Prompt ▸
Across the records below, how many lines include the word "depth"? State only the number.

Records shown START

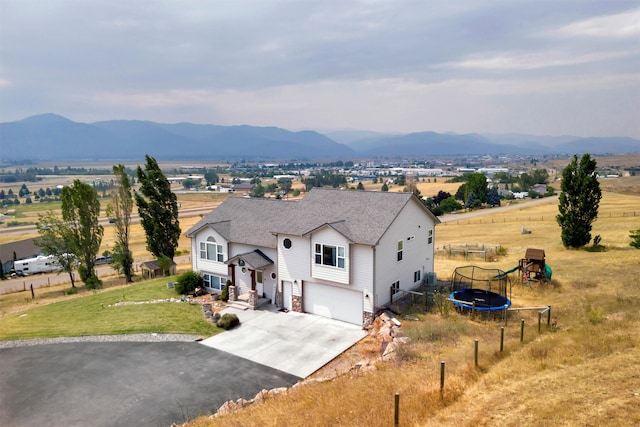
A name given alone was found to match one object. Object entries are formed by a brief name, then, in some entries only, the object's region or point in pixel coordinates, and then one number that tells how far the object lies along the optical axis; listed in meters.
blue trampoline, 22.16
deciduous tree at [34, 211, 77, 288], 43.25
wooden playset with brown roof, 27.25
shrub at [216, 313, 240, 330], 24.53
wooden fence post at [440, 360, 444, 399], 12.05
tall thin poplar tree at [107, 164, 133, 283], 42.06
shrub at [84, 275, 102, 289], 41.00
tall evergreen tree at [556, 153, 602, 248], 36.09
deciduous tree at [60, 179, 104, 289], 42.47
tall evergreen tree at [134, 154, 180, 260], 41.38
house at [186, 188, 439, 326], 24.00
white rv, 57.62
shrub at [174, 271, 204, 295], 30.91
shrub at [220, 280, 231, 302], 29.28
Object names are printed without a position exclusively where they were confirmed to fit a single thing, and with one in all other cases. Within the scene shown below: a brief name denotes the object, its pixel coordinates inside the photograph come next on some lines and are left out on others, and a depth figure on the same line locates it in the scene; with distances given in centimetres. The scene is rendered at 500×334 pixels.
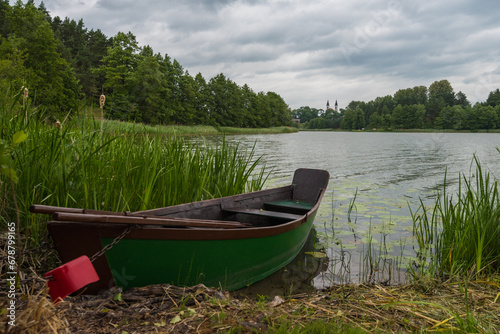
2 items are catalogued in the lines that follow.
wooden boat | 258
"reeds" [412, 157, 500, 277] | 364
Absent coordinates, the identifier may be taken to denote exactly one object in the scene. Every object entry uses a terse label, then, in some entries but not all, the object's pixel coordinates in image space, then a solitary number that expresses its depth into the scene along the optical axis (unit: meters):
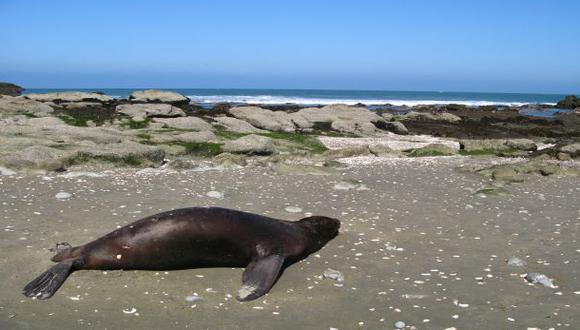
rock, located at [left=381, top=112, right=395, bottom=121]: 47.42
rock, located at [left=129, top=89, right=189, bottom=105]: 62.38
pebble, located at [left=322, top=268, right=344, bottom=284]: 7.66
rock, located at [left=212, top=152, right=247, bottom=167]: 18.55
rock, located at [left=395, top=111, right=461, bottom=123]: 51.76
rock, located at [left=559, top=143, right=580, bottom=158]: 23.06
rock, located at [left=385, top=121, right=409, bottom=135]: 38.97
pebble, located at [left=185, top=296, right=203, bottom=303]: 6.82
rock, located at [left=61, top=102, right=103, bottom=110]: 42.06
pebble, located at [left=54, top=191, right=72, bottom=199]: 12.08
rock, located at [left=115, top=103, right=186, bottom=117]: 36.88
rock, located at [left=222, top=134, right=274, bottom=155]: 21.27
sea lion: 7.83
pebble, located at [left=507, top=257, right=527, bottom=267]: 8.37
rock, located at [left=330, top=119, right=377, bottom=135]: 36.56
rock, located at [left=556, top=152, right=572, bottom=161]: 22.50
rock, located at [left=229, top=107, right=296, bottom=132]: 35.41
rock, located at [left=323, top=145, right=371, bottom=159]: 22.42
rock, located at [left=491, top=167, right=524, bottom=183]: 16.11
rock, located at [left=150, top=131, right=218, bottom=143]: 22.97
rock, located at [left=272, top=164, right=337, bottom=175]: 16.52
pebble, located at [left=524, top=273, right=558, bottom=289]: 7.41
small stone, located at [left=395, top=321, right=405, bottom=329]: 6.10
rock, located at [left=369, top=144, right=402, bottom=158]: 22.95
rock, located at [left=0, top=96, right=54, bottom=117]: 32.81
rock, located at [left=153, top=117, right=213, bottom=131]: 28.66
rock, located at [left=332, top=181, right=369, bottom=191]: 14.47
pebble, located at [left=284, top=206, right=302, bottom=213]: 11.81
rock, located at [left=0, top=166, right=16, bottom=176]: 14.49
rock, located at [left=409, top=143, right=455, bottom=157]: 23.62
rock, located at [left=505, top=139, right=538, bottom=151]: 26.77
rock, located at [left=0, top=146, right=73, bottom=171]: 15.22
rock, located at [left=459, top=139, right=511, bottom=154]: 25.45
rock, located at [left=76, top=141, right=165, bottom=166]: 17.14
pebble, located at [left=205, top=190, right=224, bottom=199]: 13.00
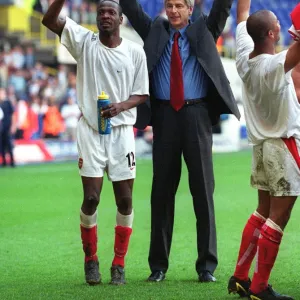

Records shown END

Result ▸
2